The brief and how MOD answered it

MOD has newly completed an all-white Canvas House for co-living, set in a heritage shophouse in Singapore along Blair Road.

The developer (Figment) gave a fixed budget and four months (design, sourcing and fitout) to re-imagine the interiors, with the aim of renting out the suites to ex-pats for 3-12 month stays.

Rentals start from S$3300 a month. The brief was to do something absolutely appealing to long-stay renters, and a way for this co-living shophouse to stand out. 

Faced with a tight budget and a tight timeline, alongside the desire for an overarching concept to underpin the moves, the team conceptualised the “Canvas House”:  Painting the entire house in white, to provide a canvas for the future, MOD decided to focus on “upcycling” to meet both constraints.

Majority of the tables, chairs, chests, mirrors, screens and vanity desks, were repurposed and given a new lease of life.

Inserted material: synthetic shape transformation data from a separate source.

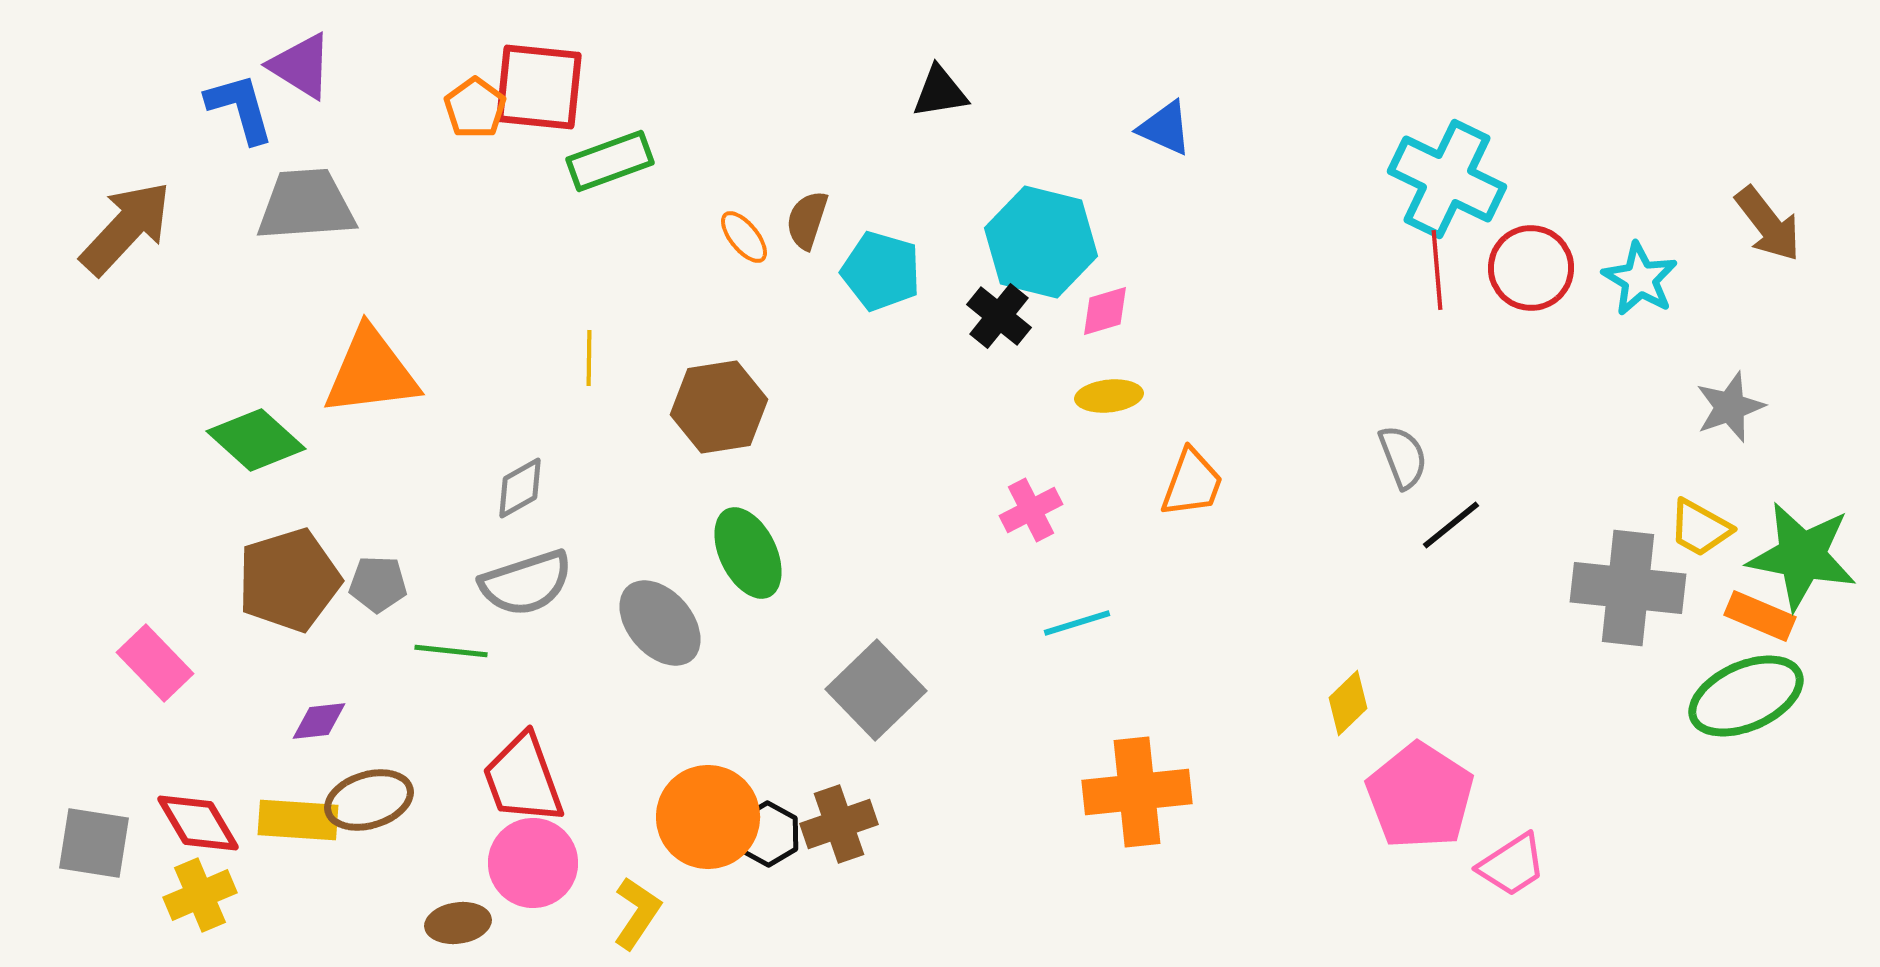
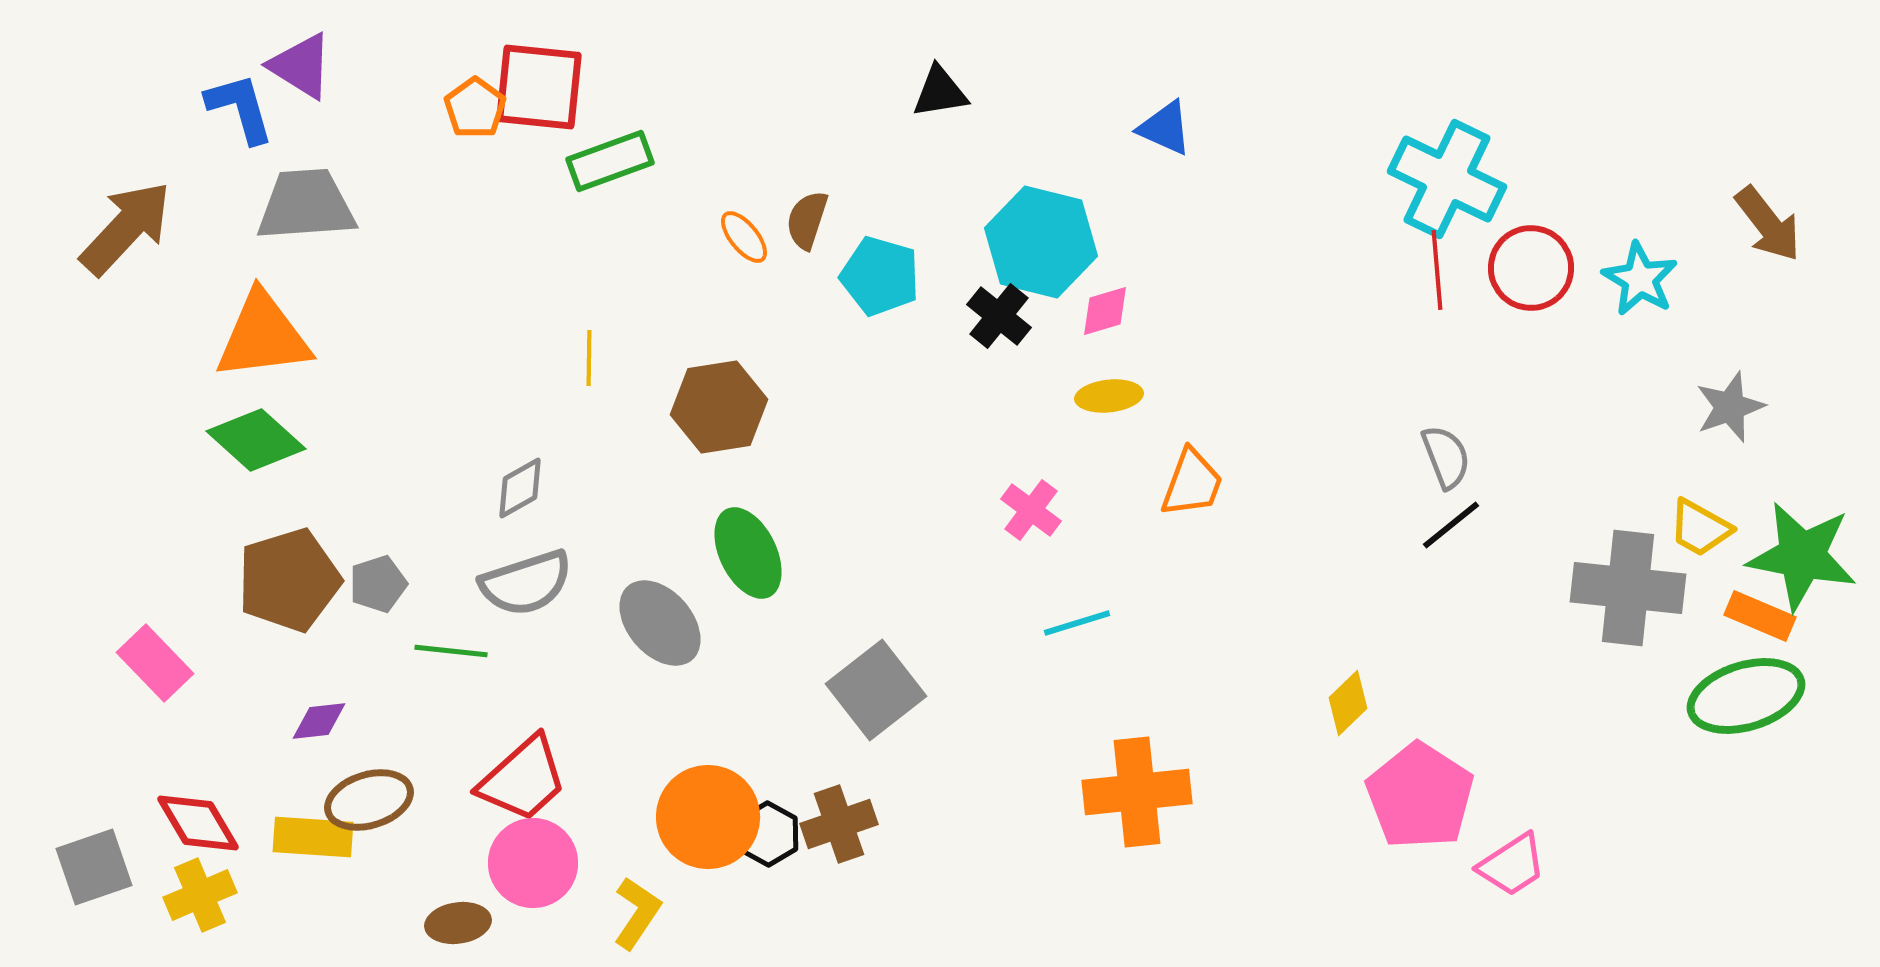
cyan pentagon at (881, 271): moved 1 px left, 5 px down
orange triangle at (371, 372): moved 108 px left, 36 px up
gray semicircle at (1403, 457): moved 43 px right
pink cross at (1031, 510): rotated 26 degrees counterclockwise
gray pentagon at (378, 584): rotated 20 degrees counterclockwise
gray square at (876, 690): rotated 6 degrees clockwise
green ellipse at (1746, 696): rotated 7 degrees clockwise
red trapezoid at (523, 779): rotated 112 degrees counterclockwise
yellow rectangle at (298, 820): moved 15 px right, 17 px down
gray square at (94, 843): moved 24 px down; rotated 28 degrees counterclockwise
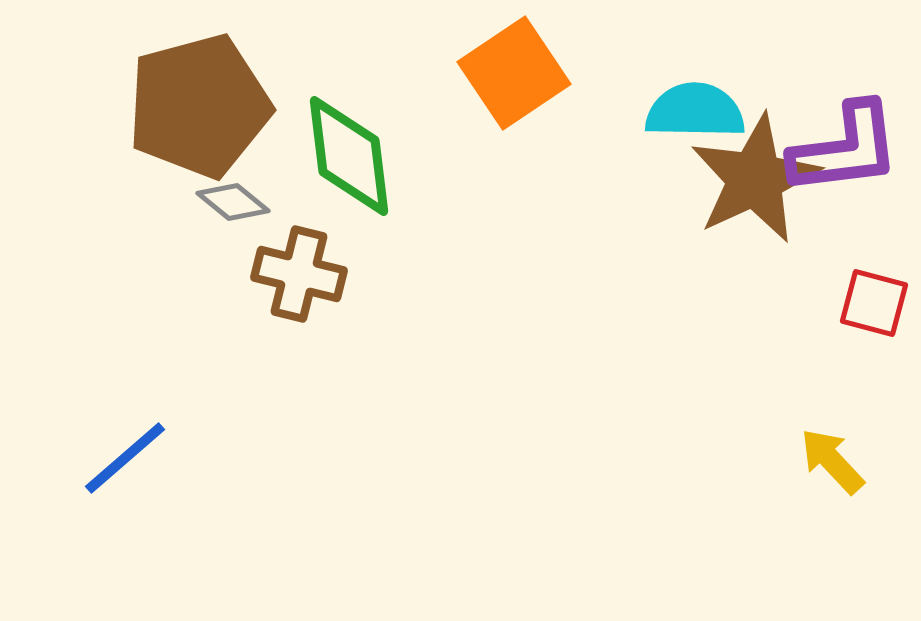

To pay homage to the past, yet give it character for the future, MOD painted these pieces all white but carved out “playful peek-a-boo reveals” of vignettes on the decorative dragon or longevity vases, ceramic plates hung on the wall, and wooden screens, vanity dressers and chairs.

To present this spatially, MOD created a text-based neon art piece, featuring a quote by Thomas Jefferson that encapsulates MOD’s approach to Canvas House.

The quote summarises the attitude of the house, quoting Colin, “it is a neutral white canvas for the future to be dreamt upon, rather than a wholesale homage to the past”.